W dodatku paradoks polega na tym, że akurat wy mistrzów Europy pokonaliście...
Szczerze mówiąc, to wolałbym przegrać z Duńczykami i zostać mistrzem Europy.

Ale ty mecz z Danią będziesz wspominał chyba najlepiej, w końcu zdobyłeś 3 bramki w ważnych momentach?

Jednak jeszcze lepiej ten mecz będzie wspominał Marcin Wichary, bo to jego udane interwencji w największej mierze przyczyniły się do zwycięstwa.

A jak oceniasz swoją postawę w całym turnieju?
Wypadłem chyba nieźle, choć w meczu z Macedonią zabrakło trochę szczęścia. Raz trafiłem w słupek a raz w poprzeczkę. Gdybym wykorzystał te sytuacje oceniłbym mój występ jako dobry.

U trenera Wenty masz jednak dobre notowania, bo mówi o tobie, że jesteś jednym z tych, którzy pociągną kadrę w przyszłości...

Na pewno bardzo miło słyszeć takie słowa, ale co mogę więcej powiedzieć? Po prostu cały czas pracuję, żeby być coraz lepszym zawodnikiem.

W mediach po mistrzostwach wiele mówi się o konieczności odmłodzenia kadry, czy trener Wenta też o tym wspominał?
Niczego takiego nie słyszałem.

Gdzie oglądałeś finał?
W domu, ale podszedłem do niego bardzo spokojnie i nie emocjonowałem się zbytnio. Oglądałem go pod kątem tego, jak powinno się grać w piłkę ręczną.

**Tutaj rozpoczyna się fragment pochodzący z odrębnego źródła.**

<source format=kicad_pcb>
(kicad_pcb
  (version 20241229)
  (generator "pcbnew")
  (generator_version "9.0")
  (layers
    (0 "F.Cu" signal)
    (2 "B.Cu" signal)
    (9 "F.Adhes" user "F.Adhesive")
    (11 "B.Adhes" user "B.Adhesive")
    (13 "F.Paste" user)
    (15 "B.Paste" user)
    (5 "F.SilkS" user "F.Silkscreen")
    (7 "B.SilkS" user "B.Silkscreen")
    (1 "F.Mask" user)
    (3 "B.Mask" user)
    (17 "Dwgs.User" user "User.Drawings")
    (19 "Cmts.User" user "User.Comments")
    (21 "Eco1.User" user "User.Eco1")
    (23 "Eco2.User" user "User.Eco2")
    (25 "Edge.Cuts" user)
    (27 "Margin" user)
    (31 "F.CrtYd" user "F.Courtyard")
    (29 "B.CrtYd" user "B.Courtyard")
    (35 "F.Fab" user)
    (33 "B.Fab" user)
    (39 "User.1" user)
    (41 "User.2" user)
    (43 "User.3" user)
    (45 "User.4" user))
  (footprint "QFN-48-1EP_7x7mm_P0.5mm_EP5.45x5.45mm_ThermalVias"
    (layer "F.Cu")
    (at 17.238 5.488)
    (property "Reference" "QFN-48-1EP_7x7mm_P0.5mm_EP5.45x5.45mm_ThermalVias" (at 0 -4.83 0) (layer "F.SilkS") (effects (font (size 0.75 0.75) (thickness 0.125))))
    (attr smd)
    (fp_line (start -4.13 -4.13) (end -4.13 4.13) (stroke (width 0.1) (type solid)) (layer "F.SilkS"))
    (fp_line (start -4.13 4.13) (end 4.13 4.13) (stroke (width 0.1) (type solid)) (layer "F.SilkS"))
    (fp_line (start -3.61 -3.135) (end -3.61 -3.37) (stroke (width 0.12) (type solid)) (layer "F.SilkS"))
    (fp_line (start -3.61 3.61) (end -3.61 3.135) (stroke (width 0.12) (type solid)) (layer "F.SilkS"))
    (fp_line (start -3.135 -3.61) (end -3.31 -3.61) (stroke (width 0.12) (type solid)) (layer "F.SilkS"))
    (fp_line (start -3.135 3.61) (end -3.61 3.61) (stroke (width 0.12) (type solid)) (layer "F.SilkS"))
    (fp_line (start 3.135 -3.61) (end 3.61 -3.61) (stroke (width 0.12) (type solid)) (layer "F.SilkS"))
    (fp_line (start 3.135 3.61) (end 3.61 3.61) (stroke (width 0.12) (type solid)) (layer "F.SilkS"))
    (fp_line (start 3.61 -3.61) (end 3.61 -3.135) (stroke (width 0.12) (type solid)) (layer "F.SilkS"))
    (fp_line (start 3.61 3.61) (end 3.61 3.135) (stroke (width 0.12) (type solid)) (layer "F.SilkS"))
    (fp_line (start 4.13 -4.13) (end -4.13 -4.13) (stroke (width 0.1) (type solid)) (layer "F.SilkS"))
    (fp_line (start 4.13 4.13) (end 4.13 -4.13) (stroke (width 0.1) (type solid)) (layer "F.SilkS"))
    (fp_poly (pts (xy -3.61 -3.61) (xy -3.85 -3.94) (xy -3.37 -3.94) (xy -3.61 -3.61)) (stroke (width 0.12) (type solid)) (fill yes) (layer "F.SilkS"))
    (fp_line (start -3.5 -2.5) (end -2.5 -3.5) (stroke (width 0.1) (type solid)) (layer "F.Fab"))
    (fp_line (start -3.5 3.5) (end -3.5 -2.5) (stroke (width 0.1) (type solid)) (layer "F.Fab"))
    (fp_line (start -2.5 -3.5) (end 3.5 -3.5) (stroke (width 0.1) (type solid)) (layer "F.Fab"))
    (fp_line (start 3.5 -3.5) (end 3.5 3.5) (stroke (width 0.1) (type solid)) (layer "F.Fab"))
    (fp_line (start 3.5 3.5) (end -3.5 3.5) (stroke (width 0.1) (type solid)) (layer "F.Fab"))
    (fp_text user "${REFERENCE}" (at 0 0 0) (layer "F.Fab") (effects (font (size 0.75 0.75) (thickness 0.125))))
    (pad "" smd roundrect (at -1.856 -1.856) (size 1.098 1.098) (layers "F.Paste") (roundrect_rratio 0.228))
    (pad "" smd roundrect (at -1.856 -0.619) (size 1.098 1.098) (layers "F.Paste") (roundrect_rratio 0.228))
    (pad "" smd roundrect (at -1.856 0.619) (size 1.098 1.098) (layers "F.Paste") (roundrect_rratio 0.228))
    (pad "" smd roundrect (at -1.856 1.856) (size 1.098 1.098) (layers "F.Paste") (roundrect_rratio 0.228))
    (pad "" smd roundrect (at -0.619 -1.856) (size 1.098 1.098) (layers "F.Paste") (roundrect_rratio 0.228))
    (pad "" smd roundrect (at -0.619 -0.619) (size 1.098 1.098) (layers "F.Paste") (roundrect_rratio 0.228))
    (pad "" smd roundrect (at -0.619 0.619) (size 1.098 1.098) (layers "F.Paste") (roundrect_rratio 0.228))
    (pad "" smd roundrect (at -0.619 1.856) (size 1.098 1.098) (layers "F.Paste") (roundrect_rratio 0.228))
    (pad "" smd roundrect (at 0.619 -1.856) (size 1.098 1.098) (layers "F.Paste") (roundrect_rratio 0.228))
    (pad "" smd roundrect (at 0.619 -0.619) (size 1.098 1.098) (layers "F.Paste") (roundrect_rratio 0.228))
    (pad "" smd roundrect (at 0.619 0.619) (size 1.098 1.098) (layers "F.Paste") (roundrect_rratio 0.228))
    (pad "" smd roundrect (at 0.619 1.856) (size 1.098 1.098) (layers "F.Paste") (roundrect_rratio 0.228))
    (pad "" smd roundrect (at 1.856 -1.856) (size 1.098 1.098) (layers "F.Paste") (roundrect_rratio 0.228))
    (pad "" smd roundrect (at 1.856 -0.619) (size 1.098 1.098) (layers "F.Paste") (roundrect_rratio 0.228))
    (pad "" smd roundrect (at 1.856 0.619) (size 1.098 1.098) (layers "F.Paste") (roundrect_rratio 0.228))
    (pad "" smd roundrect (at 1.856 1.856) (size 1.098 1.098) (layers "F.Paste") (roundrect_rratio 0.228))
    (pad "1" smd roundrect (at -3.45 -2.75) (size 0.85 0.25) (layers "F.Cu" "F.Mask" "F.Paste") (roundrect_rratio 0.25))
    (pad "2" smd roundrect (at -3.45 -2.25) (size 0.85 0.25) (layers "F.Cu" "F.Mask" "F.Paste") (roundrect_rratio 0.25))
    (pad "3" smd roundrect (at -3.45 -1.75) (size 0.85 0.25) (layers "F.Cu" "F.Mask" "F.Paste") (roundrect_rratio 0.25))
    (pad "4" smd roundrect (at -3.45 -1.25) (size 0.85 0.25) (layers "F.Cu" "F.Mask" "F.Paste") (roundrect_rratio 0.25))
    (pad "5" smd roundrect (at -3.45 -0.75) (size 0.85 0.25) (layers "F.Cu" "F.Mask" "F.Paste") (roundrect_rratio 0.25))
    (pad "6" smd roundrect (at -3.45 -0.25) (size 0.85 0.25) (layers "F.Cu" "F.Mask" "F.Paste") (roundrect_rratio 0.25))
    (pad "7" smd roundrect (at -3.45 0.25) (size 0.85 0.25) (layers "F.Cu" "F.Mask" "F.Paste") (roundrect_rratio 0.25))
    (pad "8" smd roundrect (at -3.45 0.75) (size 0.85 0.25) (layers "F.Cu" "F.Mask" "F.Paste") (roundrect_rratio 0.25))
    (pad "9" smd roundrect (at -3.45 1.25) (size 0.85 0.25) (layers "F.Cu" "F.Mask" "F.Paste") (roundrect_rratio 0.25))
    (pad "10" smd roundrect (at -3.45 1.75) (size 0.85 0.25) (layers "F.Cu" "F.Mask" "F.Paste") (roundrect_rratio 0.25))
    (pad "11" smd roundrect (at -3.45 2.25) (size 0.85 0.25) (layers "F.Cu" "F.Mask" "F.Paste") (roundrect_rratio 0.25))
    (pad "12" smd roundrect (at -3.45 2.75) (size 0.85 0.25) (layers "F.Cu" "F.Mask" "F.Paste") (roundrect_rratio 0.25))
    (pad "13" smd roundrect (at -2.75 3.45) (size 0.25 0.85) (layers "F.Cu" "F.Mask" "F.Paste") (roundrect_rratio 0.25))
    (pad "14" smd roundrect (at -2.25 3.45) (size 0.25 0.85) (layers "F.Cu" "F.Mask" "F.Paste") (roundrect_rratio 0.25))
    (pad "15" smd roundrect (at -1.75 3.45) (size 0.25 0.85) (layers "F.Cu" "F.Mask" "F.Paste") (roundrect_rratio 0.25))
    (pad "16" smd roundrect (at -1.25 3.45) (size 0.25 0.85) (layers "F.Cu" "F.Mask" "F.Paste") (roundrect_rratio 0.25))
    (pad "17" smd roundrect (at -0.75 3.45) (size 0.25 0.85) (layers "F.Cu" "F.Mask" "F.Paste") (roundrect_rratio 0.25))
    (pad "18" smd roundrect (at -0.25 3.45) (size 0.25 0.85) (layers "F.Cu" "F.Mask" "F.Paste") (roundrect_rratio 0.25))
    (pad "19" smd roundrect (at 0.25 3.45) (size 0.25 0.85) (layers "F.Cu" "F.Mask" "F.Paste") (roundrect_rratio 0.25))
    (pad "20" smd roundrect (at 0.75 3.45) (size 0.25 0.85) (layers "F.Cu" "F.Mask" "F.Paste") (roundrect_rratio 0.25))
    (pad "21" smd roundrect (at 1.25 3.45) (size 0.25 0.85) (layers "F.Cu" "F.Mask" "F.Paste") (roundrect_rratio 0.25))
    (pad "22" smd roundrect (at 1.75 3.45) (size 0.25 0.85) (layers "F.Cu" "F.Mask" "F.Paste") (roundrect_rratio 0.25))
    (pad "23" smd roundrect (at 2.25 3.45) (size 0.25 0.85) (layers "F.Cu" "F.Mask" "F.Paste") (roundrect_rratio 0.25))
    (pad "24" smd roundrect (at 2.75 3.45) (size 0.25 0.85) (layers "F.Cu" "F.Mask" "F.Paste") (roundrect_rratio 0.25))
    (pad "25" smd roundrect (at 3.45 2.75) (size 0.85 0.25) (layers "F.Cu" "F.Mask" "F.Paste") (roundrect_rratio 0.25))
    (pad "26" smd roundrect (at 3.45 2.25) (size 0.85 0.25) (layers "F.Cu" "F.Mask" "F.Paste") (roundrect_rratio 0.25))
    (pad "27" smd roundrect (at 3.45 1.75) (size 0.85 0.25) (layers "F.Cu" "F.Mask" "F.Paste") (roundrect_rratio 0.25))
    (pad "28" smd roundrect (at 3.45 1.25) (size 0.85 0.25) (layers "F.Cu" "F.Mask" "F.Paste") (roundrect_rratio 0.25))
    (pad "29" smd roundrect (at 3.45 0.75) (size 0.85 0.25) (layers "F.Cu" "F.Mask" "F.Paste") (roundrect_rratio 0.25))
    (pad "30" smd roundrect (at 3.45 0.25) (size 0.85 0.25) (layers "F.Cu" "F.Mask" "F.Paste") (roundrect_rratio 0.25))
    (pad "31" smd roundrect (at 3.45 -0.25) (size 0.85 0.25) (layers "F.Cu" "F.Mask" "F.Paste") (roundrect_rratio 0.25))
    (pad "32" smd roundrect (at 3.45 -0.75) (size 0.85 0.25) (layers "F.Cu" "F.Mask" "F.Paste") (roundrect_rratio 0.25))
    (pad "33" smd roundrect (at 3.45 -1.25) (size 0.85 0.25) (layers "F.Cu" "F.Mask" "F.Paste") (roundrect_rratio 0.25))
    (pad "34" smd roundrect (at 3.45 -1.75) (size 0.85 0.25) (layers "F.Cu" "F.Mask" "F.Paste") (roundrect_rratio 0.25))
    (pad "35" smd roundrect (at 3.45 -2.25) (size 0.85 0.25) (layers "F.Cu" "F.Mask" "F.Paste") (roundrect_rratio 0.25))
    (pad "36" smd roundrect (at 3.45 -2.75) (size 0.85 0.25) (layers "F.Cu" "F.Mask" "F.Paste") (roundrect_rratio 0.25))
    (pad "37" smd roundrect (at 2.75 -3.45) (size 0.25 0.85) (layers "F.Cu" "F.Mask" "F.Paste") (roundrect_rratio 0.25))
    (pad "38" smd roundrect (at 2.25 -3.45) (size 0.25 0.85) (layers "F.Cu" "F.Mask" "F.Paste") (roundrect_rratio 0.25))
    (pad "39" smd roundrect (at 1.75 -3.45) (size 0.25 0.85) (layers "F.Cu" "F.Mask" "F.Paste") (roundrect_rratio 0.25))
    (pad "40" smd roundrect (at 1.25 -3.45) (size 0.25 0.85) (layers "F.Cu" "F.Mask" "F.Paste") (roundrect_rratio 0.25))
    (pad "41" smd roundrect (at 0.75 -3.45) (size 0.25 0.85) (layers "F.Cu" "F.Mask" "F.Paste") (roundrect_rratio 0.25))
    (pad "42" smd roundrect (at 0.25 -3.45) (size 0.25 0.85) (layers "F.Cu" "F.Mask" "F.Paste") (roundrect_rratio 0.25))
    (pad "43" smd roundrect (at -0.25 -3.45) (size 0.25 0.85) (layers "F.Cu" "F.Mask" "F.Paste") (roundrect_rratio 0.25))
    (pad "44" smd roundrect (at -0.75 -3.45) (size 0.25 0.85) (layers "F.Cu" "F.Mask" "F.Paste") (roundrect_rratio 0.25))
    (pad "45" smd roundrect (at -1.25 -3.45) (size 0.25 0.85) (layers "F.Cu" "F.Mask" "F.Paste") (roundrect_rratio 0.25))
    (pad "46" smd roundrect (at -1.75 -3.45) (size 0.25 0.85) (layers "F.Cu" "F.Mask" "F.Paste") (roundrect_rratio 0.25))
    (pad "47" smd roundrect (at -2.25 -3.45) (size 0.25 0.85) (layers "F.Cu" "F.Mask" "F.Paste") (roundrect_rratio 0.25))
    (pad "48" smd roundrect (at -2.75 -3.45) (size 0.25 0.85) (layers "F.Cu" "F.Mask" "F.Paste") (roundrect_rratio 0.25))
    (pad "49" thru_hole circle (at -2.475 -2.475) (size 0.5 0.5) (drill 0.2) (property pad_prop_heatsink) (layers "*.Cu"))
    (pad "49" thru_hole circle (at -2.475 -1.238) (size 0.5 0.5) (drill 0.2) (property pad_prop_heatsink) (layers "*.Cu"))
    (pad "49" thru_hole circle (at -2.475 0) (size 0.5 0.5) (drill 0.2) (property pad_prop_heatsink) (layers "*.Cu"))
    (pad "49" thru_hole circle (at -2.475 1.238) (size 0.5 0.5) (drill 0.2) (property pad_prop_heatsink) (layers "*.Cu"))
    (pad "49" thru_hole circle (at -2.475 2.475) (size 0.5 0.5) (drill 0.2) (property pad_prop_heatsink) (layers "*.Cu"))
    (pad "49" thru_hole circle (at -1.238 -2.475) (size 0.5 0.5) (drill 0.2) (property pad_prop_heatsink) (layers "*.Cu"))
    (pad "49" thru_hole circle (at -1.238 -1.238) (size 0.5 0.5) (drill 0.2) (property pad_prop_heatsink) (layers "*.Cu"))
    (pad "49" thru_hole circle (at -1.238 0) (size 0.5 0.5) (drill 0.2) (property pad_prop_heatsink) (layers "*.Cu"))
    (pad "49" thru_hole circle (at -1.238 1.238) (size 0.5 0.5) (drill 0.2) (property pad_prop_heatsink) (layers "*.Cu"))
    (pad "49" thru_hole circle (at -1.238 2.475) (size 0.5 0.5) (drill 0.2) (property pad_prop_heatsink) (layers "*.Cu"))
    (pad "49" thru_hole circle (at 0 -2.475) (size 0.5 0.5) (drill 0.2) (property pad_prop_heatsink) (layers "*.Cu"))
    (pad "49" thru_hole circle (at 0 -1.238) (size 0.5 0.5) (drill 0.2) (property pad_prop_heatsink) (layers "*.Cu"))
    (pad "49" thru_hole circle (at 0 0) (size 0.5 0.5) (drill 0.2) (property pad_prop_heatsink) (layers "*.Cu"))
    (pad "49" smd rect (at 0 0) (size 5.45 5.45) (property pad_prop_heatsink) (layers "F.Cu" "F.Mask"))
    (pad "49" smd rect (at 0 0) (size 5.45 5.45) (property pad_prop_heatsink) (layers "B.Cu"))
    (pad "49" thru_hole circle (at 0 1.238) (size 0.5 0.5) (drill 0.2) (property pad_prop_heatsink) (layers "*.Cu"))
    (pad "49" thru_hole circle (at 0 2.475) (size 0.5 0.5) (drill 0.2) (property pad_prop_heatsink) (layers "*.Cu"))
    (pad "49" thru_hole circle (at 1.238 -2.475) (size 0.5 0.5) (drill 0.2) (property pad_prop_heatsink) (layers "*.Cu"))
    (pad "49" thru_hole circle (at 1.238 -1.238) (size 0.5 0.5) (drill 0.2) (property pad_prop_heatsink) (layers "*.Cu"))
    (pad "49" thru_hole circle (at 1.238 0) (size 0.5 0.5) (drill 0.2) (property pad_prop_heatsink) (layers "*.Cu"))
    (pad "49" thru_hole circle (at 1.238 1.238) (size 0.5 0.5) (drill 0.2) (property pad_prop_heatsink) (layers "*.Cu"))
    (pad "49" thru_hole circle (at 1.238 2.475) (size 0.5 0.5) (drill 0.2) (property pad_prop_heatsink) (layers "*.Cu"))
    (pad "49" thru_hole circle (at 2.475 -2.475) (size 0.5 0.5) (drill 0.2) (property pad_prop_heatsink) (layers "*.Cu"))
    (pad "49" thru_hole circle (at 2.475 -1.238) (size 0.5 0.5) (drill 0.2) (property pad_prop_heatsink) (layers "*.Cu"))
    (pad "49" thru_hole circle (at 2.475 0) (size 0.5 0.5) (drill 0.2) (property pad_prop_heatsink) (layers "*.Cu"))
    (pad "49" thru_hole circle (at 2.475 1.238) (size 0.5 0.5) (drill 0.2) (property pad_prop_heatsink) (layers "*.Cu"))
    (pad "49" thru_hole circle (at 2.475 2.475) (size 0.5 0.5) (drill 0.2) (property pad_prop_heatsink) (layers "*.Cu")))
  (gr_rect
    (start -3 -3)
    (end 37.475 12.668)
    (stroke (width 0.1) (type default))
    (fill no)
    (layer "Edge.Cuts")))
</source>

Czy zgodzisz się, że w finale triumfowała taktyka, a nie piękno gry?

Jak dla mnie, to Duńczycy mają znacznie słabszy skład niż w poprzednich latach, bo kilku zawodników im wypadło. Wygrali tylko i wyłącznie taktyką. Grali świetnie w obronie, ale w ataku mieli właściwie Hansena, bo słabiej niż zwykle spisywali się skrzydłowi.

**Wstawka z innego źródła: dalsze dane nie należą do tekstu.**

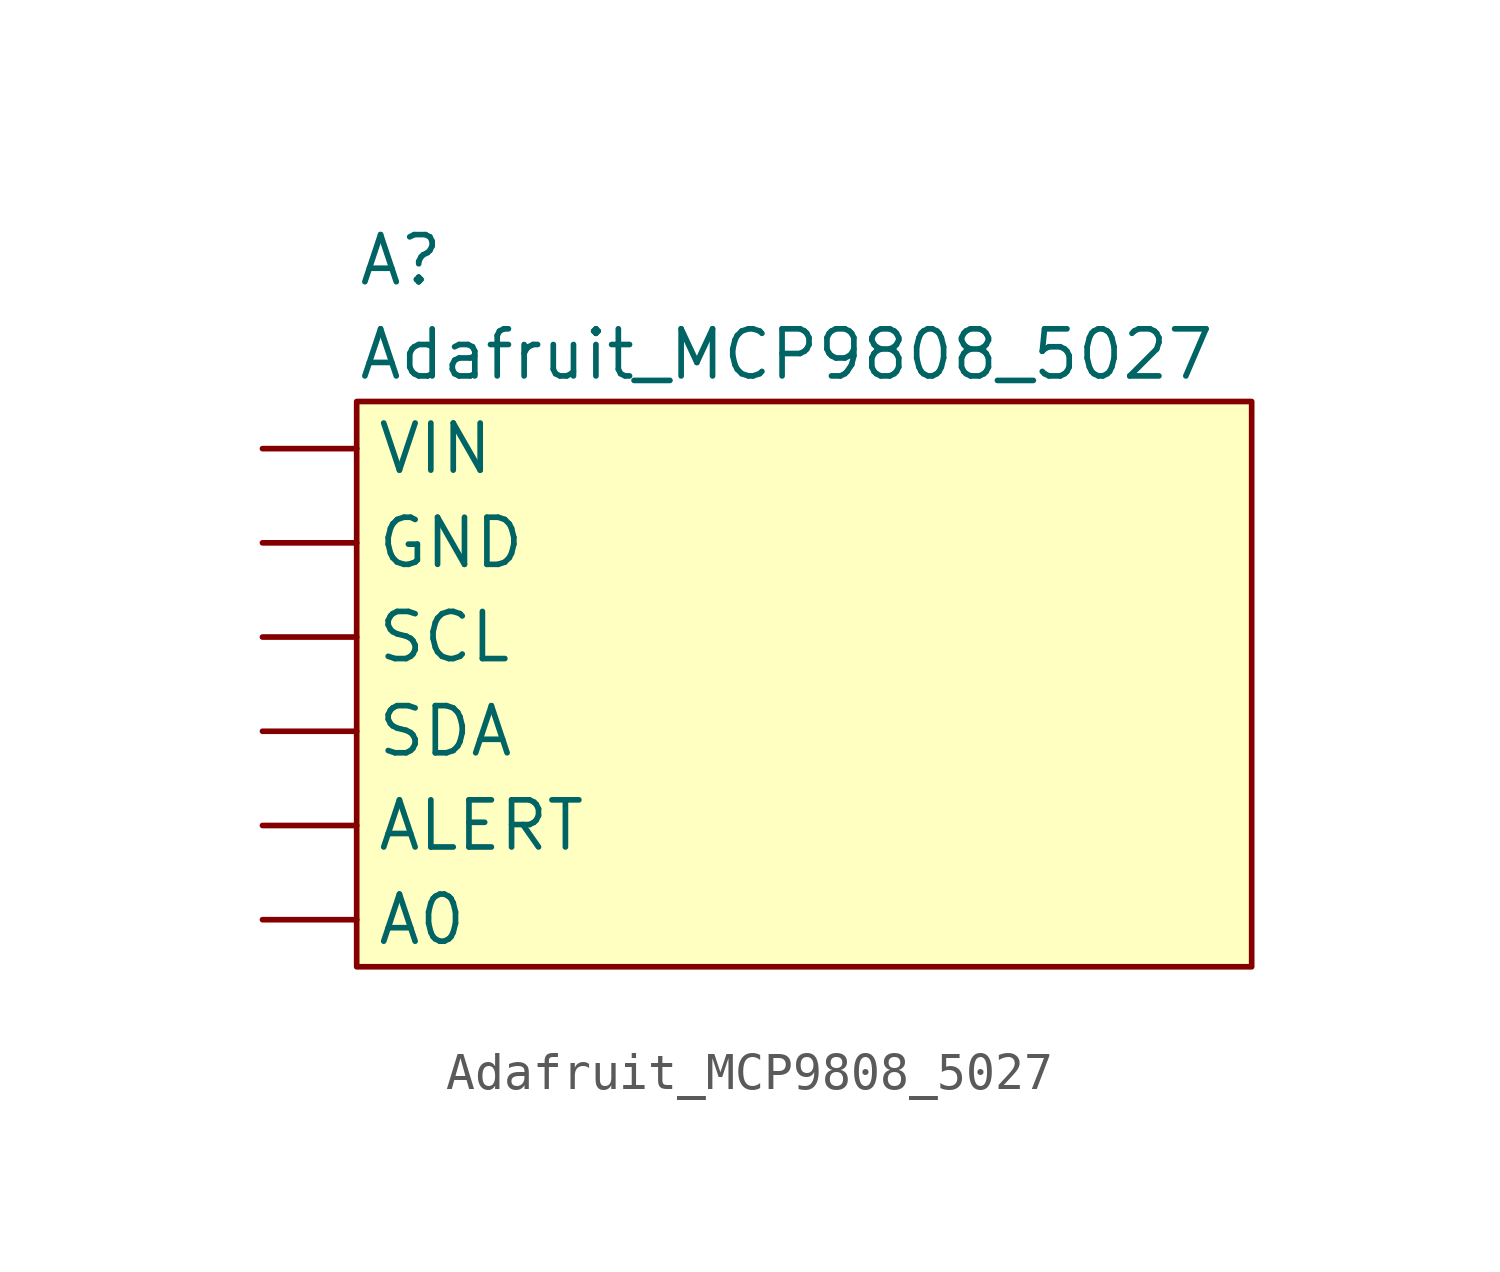
<source format=kicad_sym>
(kicad_symbol_lib
  (version 20211014)
  (generator kicad_symbol_editor)
  (symbol "Adafruit_MCP9808_5027"
    (property "Reference" "A"
      (at 0 3.81 0)
      (effects (font (size 1.27 1.27)) (justify left)))
    (property "Value" "Adafruit_MCP9808_5027"
      (at 0 1.27 0)
      (effects (font (size 1.27 1.27)) (justify left)))
    (symbol "Adafruit_MCP9808_5027_0_1"
      (rectangle (start 0 0) (end 24.13 -15.24) (stroke (width 0) (type default) (color 0 0 0 0)) (fill (type background))))
    (symbol "Adafruit_MCP9808_5027_1_1"
      (pin input line (at -2.54 -13.97 0) (length 2.54) (name "A0" (effects (font (size 1.27 1.27)))) (number "" (effects (font (size 1.27 1.27)))))
      (pin input line (at -2.54 -11.43 0) (length 2.54) (name "ALERT" (effects (font (size 1.27 1.27)))) (number "" (effects (font (size 1.27 1.27)))))
      (pin input line (at -2.54 -3.81 0) (length 2.54) (name "GND" (effects (font (size 1.27 1.27)))) (number "" (effects (font (size 1.27 1.27)))))
      (pin input line (at -2.54 -6.35 0) (length 2.54) (name "SCL" (effects (font (size 1.27 1.27)))) (number "" (effects (font (size 1.27 1.27)))))
      (pin input line (at -2.54 -8.89 0) (length 2.54) (name "SDA" (effects (font (size 1.27 1.27)))) (number "" (effects (font (size 1.27 1.27)))))
      (pin input line (at -2.54 -1.27 0) (length 2.54) (name "VIN" (effects (font (size 1.27 1.27)))) (number "" (effects (font (size 1.27 1.27))))))))
</source>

A kto dla ciebie był faworytem do tytułu?
Chorwaci, bo dysponowali naprawdę mocnym i wyrównanym składem. Mają bardzo dobrze poukładaną grę w obronie i ataku, a do tego świetnego bramkarza. Jednak w półfinale musieli przegrać Serbią.

Dzięki finałowej wygranej Duńczyków mamy jeszcze szansę na Igrzyska Olimpijskie, ale rywale w turnieju kwalifikacyjnych do najłatwiejszych nie należą (Hiszpania, Serbia, Algieria). Jak oceniasz nasze szanse?
Stać nas na awans. Zwłaszcza, że Serbowie na pewno nie będą już tacy mocni., bo ściany nie będą im pomagać. Nikt nie pozwoli im rozgrywać akcji przez minutę, gdy inni mogą grać przez 20 sekund. W
obronie nie też nie będą mogli pozwolić sobie na tak wiele. Poza tym po prostu musimy się zrewanżować na porażkę na mistrzostwach. Faworytami, jako gospodarze, na pewno będą Hiszpanie, ale z nich chyba nieco zeszło powietrze i też są do ogrania a poza tym awans wywalczą dwa zespoły.

Turniej kwalifikacyjny zostanie rozegrany w kwietniu, czy wiesz już jak będą wyglądały przygotowania?
Zgrupowanie rozpoczyna się 25 marca, a 2 kwietnia w Ergo Arenie w Gdańsku rozegramy towarzyski mecz z Niemcami. Turniej kwalifikacyjny zostanie rozegrany w dniach 6-8 kwietnia, więc czasu na przygotowania będzie sporo.

O "Orzechu"
Robert Orzechowski urodził się 20 listopada 1989 roku w Gdańsku. Nim trafił do Kwidzyna grał w klubach z Gdańska, Conradzie, Sokole i SMS-ie. W MMTS gra od sezonu 2008/09. W poprzednim sezonie był najlepszym strzelcem drużyny, która zdobyła brązowy medal. Łącznie w swoim dorobku ma już 3 medale PGNiG Superligi. W 2010 roku zadebiutował w reprezentacji Polski. W klubie "Orzech" występuje na prawym rozegraniu, a w kadrze na skrzydle.

Bilans mistrzostw
Z Serbią: 10 minut i 40 sekund, bez gola
Ze Słowacją: 11 minut i 17 sekund, 1 gol (1 rzut)
Z Danią: 27 minut i 37 sekund, 3 gole (4), 1 asysta
Ze Szwecją: 12 minut i 20 sekund, bez gola
Z Macedonią: 39 minut i 22 sekundy, 3 gole (6)
Z Niemcami: nie grał
Razem: 5 meczów, 91 minut i 16 sekund, 7 goli (11 rzutów), skuteczność 63,6 procent.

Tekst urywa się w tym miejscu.